The Rod Laver Arena crowd, so used to cheering on their 'Aussie battler' Hewitt, rose to their feet to show Roddick the respect they felt he deserved.
In other men's second round action on day four, Spanish fifth seed David Ferrer, a semi-finalist last year, was taken to five sets by American Ryan Sweeting before prevailing 6-3 in the decider. He next faces Argentina's Juan Ignacio Chela, the 27th seed, who rolled to a 6-4 6-4 6-3 victory over Spain's Pablo Andujar.

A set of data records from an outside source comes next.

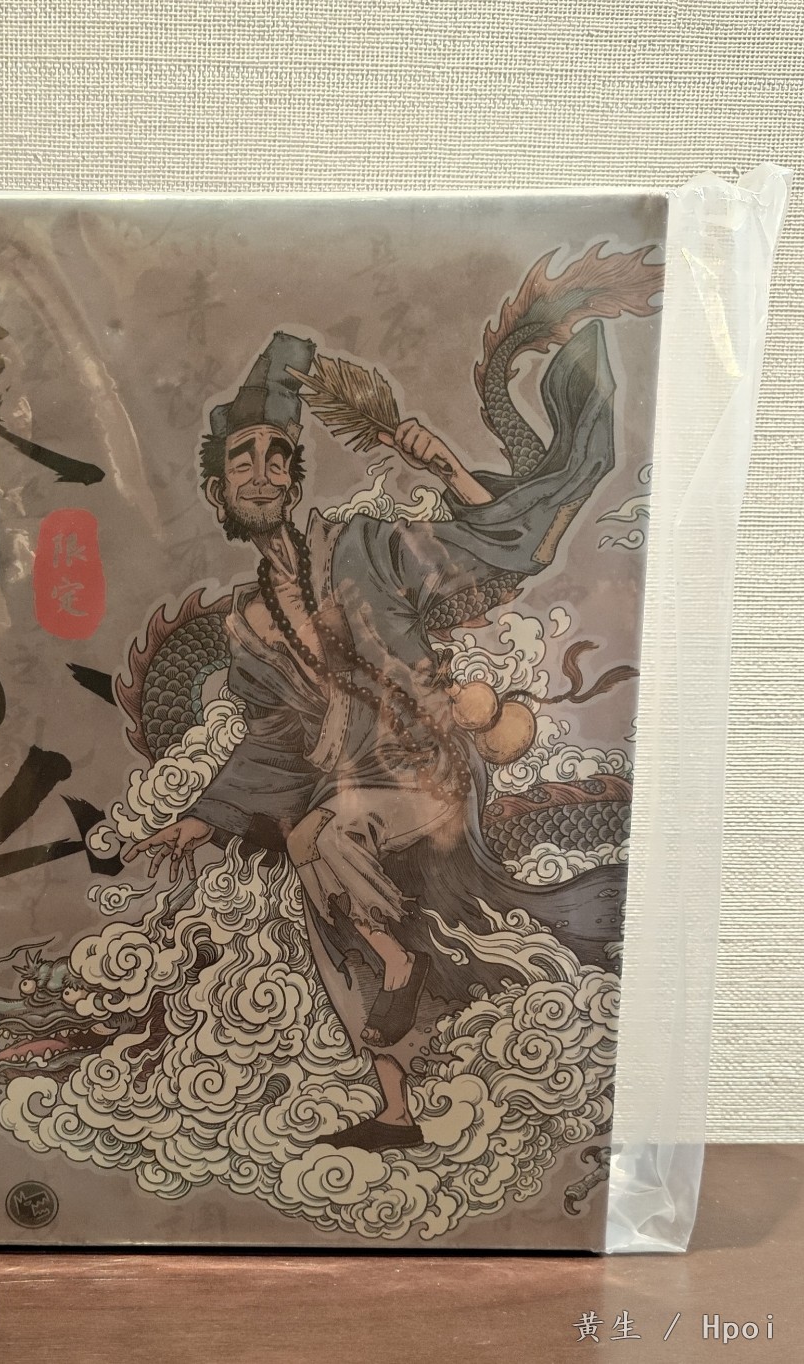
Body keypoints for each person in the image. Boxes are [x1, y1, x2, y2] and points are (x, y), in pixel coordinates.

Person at [126, 330, 626, 1151]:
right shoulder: (247, 626)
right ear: (218, 490)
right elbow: (272, 738)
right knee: (320, 888)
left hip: (424, 762)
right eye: (243, 460)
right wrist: (200, 820)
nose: (263, 471)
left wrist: (447, 469)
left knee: (321, 837)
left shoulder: (364, 547)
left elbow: (494, 556)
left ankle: (398, 960)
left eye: (278, 457)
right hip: (341, 787)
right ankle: (396, 1107)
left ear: (294, 480)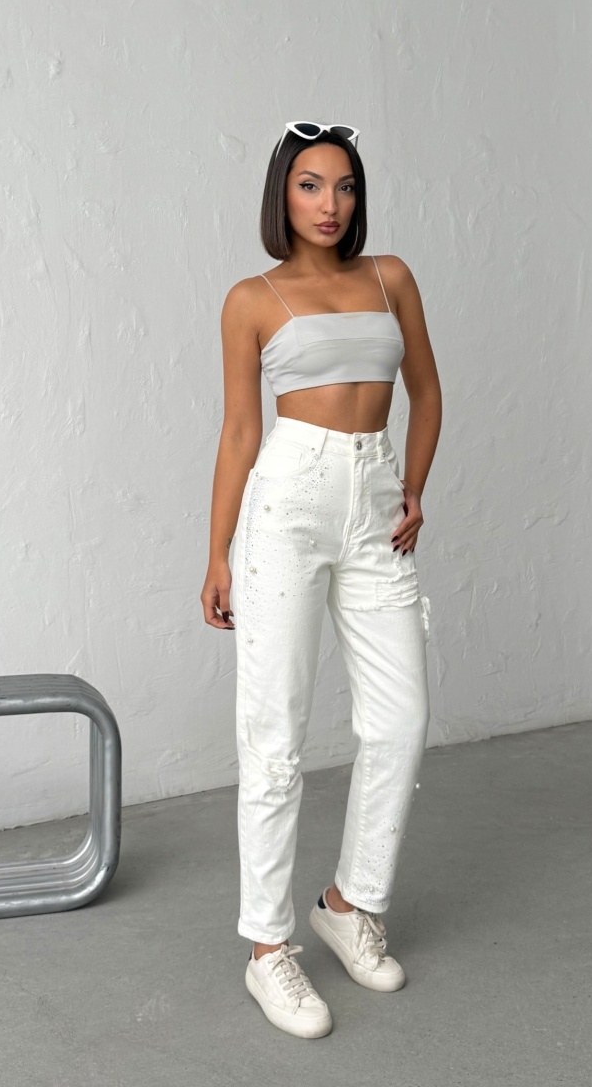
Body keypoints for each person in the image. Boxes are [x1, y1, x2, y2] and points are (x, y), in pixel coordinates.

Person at [201, 121, 442, 1039]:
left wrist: (414, 486)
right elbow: (239, 431)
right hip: (288, 505)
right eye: (310, 186)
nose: (329, 204)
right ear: (283, 195)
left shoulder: (391, 277)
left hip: (375, 497)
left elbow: (428, 390)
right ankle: (269, 948)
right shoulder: (251, 299)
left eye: (343, 186)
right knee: (275, 735)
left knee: (401, 719)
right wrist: (217, 553)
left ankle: (348, 903)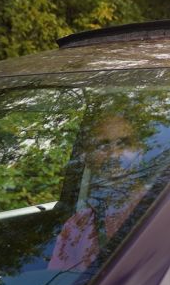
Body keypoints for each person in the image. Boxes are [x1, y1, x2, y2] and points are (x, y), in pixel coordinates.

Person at [47, 114, 149, 272]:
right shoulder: (76, 227)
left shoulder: (161, 206)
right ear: (88, 158)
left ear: (140, 150)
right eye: (103, 146)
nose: (114, 155)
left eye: (123, 144)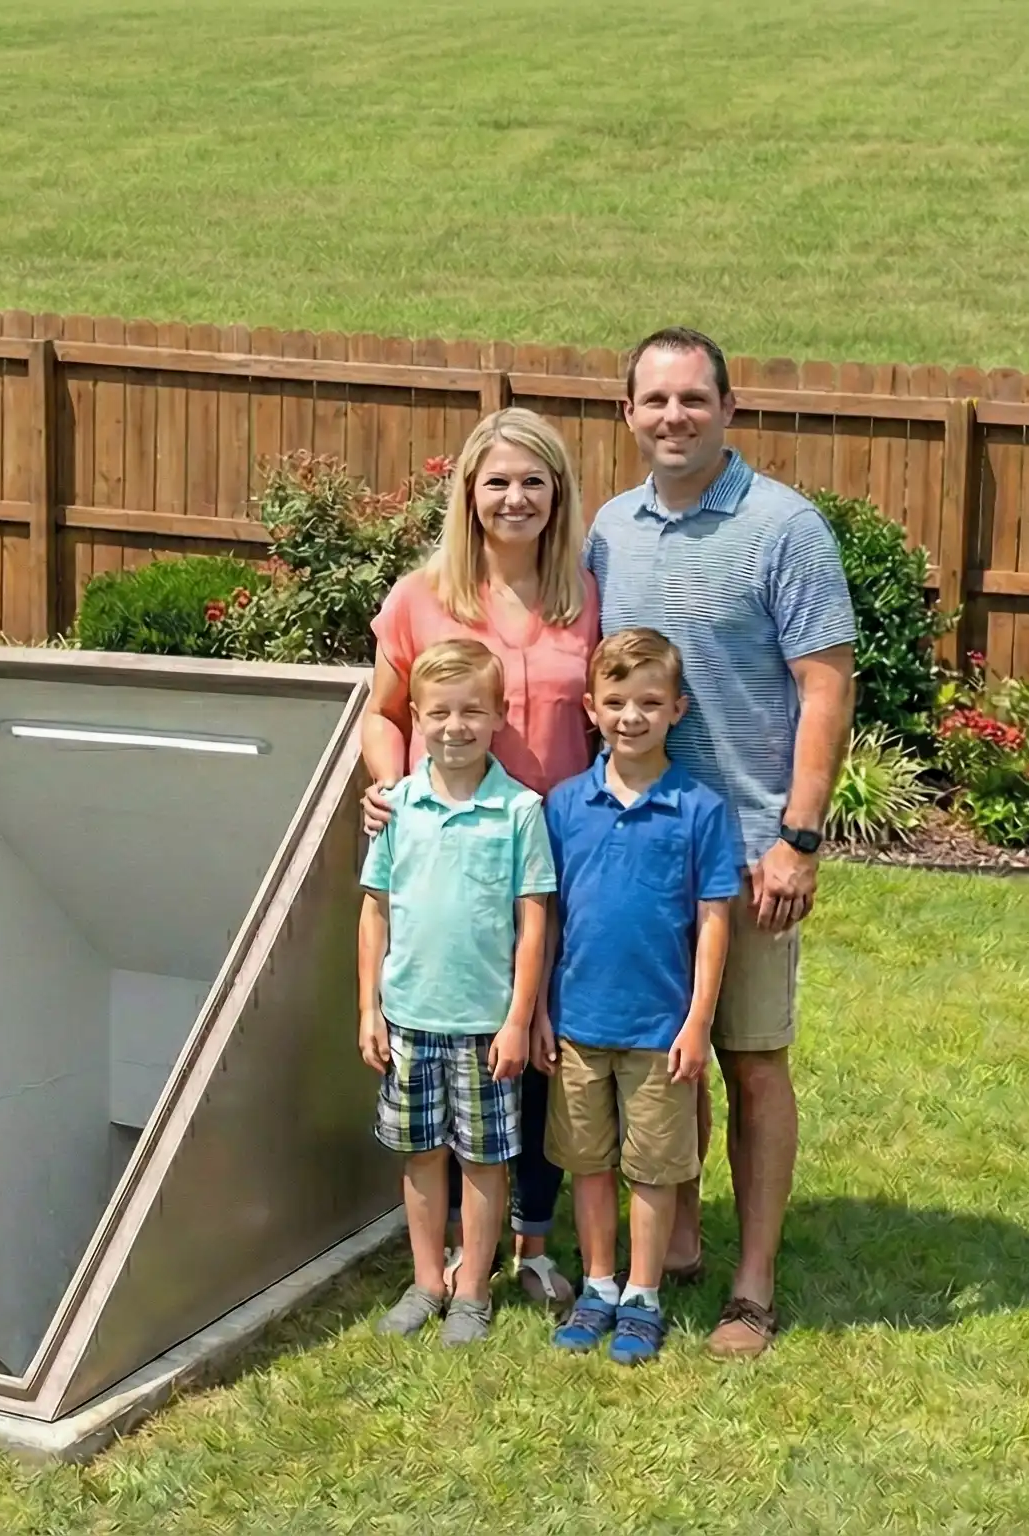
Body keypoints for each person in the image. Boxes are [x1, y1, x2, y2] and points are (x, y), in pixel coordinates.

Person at [587, 326, 856, 1359]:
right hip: (640, 847)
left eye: (690, 399)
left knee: (747, 1060)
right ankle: (680, 1238)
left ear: (727, 409)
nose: (671, 417)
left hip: (746, 850)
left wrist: (797, 836)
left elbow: (823, 686)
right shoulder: (609, 529)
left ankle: (751, 1284)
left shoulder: (784, 528)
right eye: (651, 401)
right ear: (626, 414)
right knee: (666, 1056)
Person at [362, 406, 597, 1315]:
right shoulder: (422, 596)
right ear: (469, 492)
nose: (514, 498)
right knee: (460, 1035)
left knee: (534, 1039)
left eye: (533, 481)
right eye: (496, 481)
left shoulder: (585, 595)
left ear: (557, 494)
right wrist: (387, 788)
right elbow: (384, 714)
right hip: (449, 852)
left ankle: (534, 1243)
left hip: (551, 851)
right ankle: (458, 1252)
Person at [542, 629, 743, 1366]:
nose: (632, 716)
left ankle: (645, 1295)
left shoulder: (700, 810)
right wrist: (538, 1011)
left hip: (661, 1028)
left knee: (654, 1167)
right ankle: (598, 1285)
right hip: (577, 1022)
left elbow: (716, 920)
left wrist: (697, 1019)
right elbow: (548, 916)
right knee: (589, 1164)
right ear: (591, 708)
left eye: (650, 702)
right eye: (617, 701)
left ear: (677, 710)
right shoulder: (565, 807)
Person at [356, 639, 556, 1345]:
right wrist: (369, 1009)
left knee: (482, 1158)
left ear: (500, 715)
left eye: (473, 711)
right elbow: (375, 909)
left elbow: (533, 924)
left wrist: (517, 1018)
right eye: (438, 712)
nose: (455, 726)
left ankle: (472, 1288)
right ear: (415, 718)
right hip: (409, 1018)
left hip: (483, 1024)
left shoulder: (519, 812)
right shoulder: (397, 808)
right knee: (420, 1154)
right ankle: (424, 1280)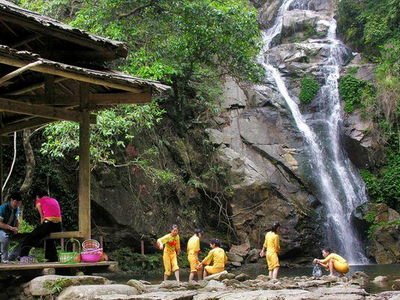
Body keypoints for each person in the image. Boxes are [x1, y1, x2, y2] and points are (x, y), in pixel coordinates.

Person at [19, 189, 62, 262]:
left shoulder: (39, 201)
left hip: (49, 224)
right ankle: (52, 258)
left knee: (31, 236)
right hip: (59, 225)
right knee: (49, 239)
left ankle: (22, 255)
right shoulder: (54, 200)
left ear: (37, 196)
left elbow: (42, 216)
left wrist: (42, 227)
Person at [0, 192, 23, 262]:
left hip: (10, 231)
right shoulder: (3, 208)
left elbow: (17, 220)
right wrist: (11, 228)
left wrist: (16, 228)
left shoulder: (17, 208)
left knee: (25, 239)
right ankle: (4, 259)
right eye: (16, 202)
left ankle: (11, 256)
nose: (17, 204)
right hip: (1, 230)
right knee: (5, 238)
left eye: (19, 203)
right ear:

Jo-Wilfried Tsonga , a finalist in Melbourne in 2008, recovered from an early deficit to beat Brazilian Ricardo Mello 7-5 6-4 6-4. Spain's Marcel Granollers, the 26th seed, was defeated by Portugal's Frederico Gil 6-3 4-6 6-4 6-3 who now meets the French sixth seed.
Serbian ninth seed Janko Tipsarevic came from a set down to oust Australian wild card James Duckworth 3-6 6-2 7-6 (5) 6-4 and will now face French 17th seed Richard Gasquet who led 6-4 6-2 3-0 when Kazakh Andrey Golubrev retired.
Rising Japanese star Kei Nishikori fought back from two sets down to defeat Australian Matthew Ebden on Margaret Court Arena. The 22-year-old dug deep to run out a 3-6 1-6 6-4 6-1 6-1 winner and now faces Julien Benneteau who won the all-French battle with 12th seed Gilles Simon 7-5 7-6 1-6 3-6 6-2.
Another Frenchman Gael Monfils, the 14th seed, beat hard-hitting Thomaz Bellucci 2-6 6-0 6-4 6-2 and now faces Mikhail Kukushkin after Viktor Troicki, the 19th seed, was sent crashing out in five sets by the Kazakh.